The United States Army Corp of Engineers (USACE) is still building hospitals, with 40 field hospitals in total under construction or in the pipeline, as it continues to field requests from across the country.
USACE is coordinating the conversion of stadiums, convention centers, and dormitories into field hospitals to help tackle the crisis caused by the CCP virus.
According to the April 13 update, USACE now has 25 projects already under construction, and another 15 pending contracts.
The total funding for these alternative care sites currently stands at $1.7 billion.
USACE doesn’t simply build out the hospitals, but assesses potential sites, creates, designs, and then either finds and handles contractors or leaves it to local authorities to handle.
The majority of the additional 15,505-bed capacity from these field hospitals comes from the conversion of arenas and conference centers.
Last week, the head of USACE estimated that between 40 and 50 facilities would be built under their direct supervision, with some additional USACE-designed facilities being built by states.
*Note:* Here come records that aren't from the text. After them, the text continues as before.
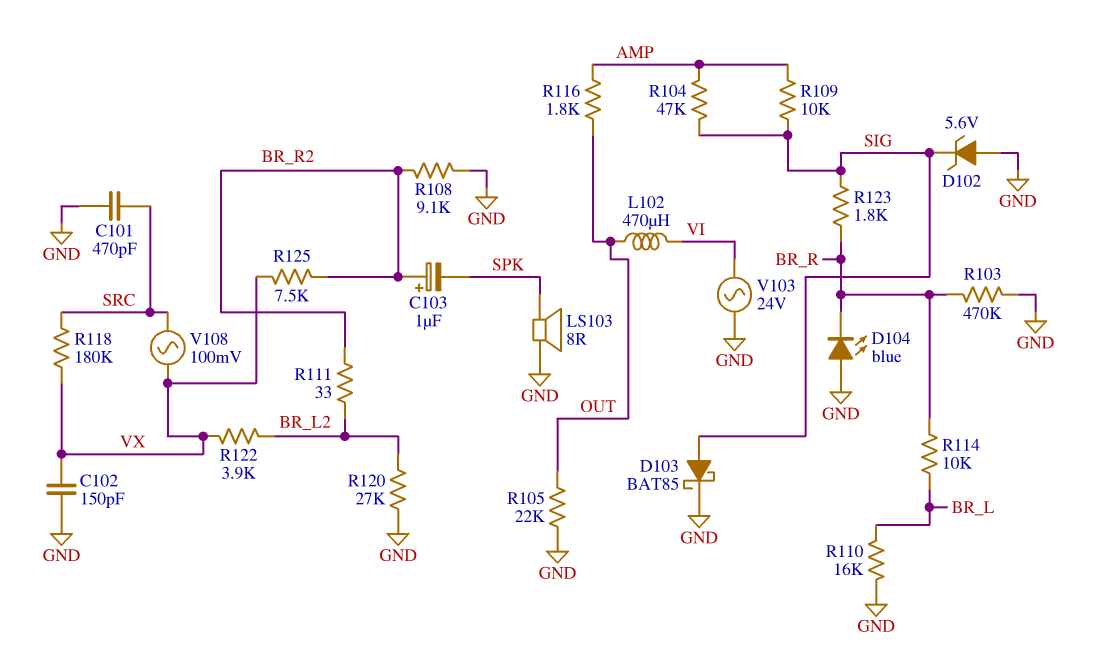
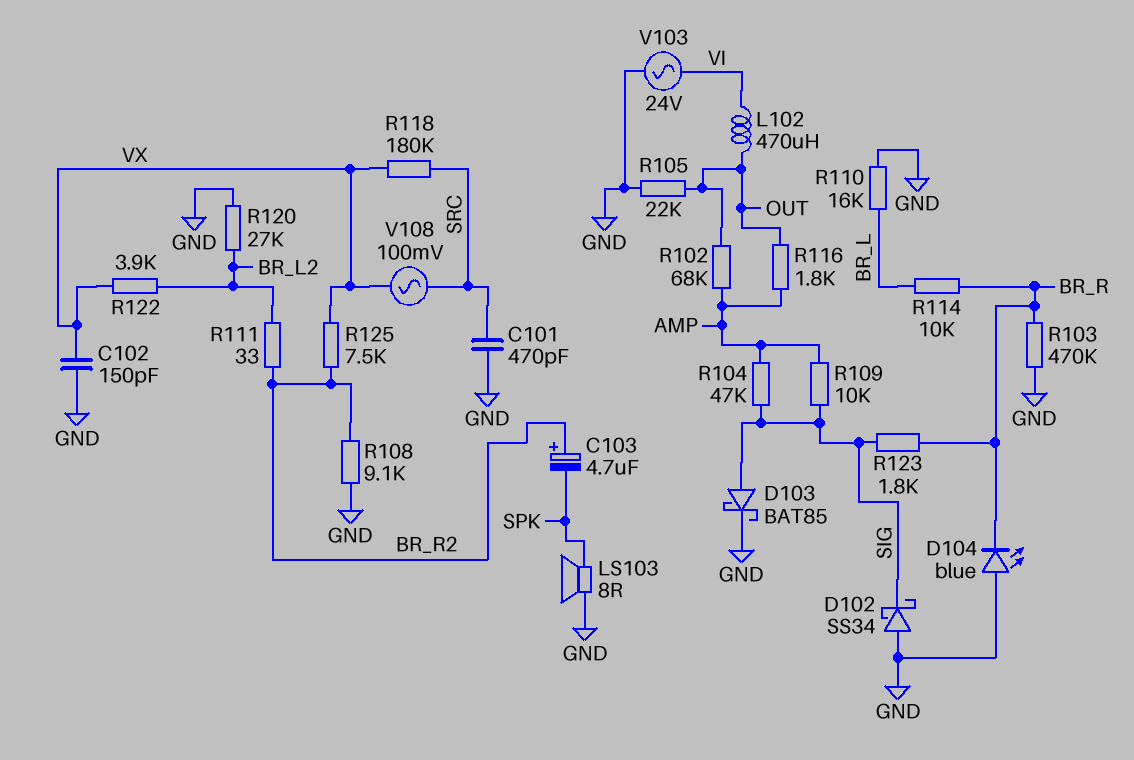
C103: 1uF (plus BR_R2, minus SPK) -> 4.7uF (plus BR_R2, minus SPK)
D102: zener 5.6V (A GND, K SIG) -> schottky SS34 (A GND, K SIG)
R102: none -> 68k (AMP, OUT)

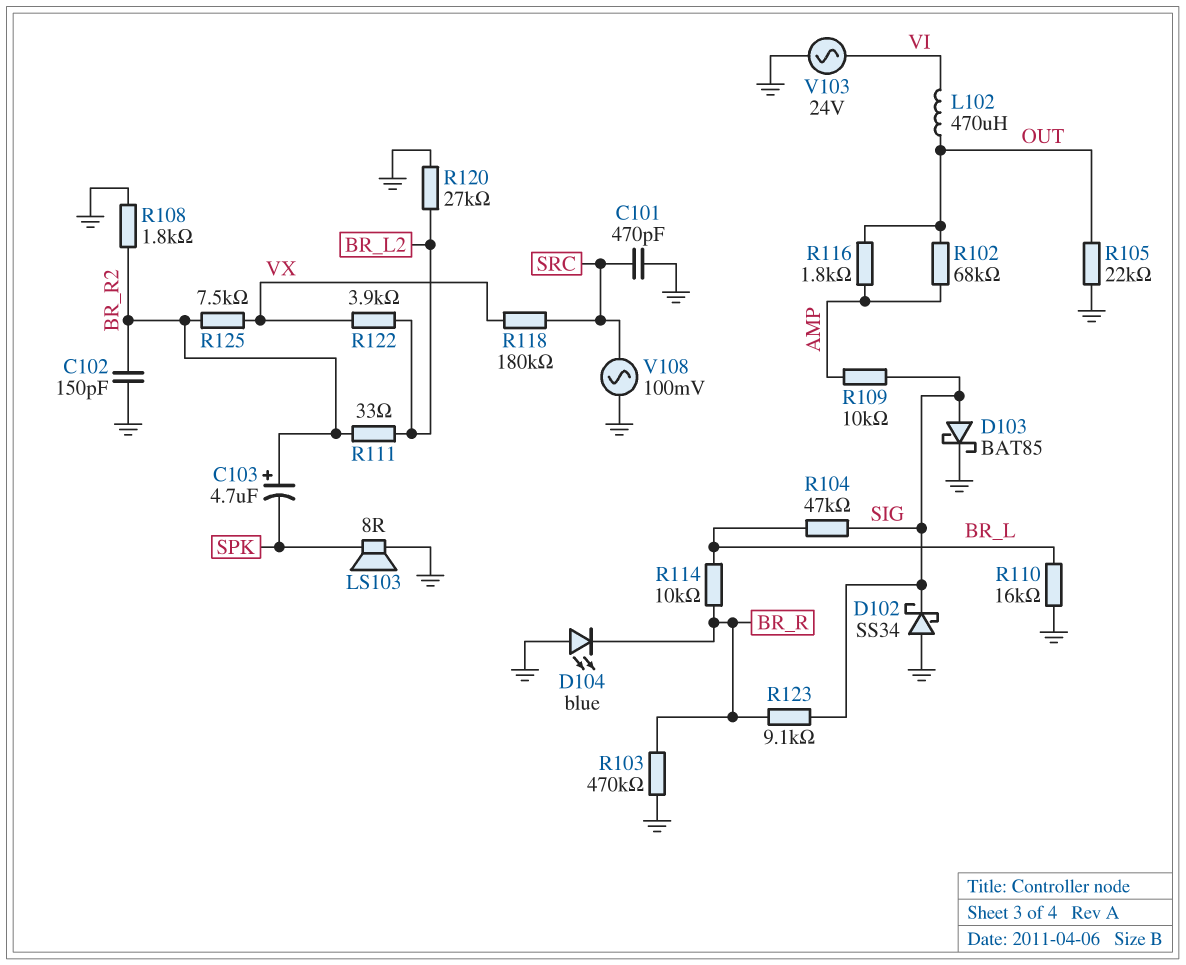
C102: 150pF (GND, VX) -> 150pF (BR_R2, GND)
R104: 47k (AMP, SIG) -> 47k (BR_L, SIG)
R108: 9.1k (BR_R2, GND) -> 1.8k (BR_R2, GND)
R123: 1.8k (BR_R, SIG) -> 9.1k (BR_R, SIG)
V108: AC 100mV (SRC, VX) -> AC 100mV (GND, SRC)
The conversion of the Javits Center in Manhattan into a 2,100-bed facility is now complete, and in Chicago, the conversion of America’s largest convention center, McCormick Place, into a 3,000-bed capacity hospital is nearing completion.
The engineers use models to predict the spread of the virus and when different areas will be hit by peak bed demand, working with local authorities.
“Every city is different, some are spikes, some are flat, some are moving to the right,” Lt. Gen. Todd T. Semonite, commander of the Army Corps of Engineers, told reporters on April 8.
The Army Corps also checks in with the local state authorities that have their own plans.
“Sometimes we are favorably impressed, where there actually is a great plan,” said Semonite, “but I still lay awake at night worrying about a couple of places.”
Semonite said on April 8 that the window was closing for local authorities to make decisions on whether to build.
“We’re beginning to run out of time,” said Semonite. “What we used to have is a month to build this, and maybe a week or two for a mayor to make a decision.”
But with the situation progressing so rapidly, that had changed, he said.
“I think we will be done starting new builds, probably, in a week. Now that depends on what the curve is… This virus gets a vote. This virus is deciding where it is going faster than normal.”
USACE has been adapting its various standard designs to meet the unique challenges of COVID-19, picking up lessons on the way as it tailors them to each location.
Semonite said that they are having to resolve all kinds of problems on the fly. For example, he said, when a piece of equipment was missing from a site, they suddenly had to figure out how to get a plane to fly in the part.
“We don’t have time to deal with red tape and bureaucracy,” he said. “We have to be focused like a laser beam to be able to support the mayors and the governors.”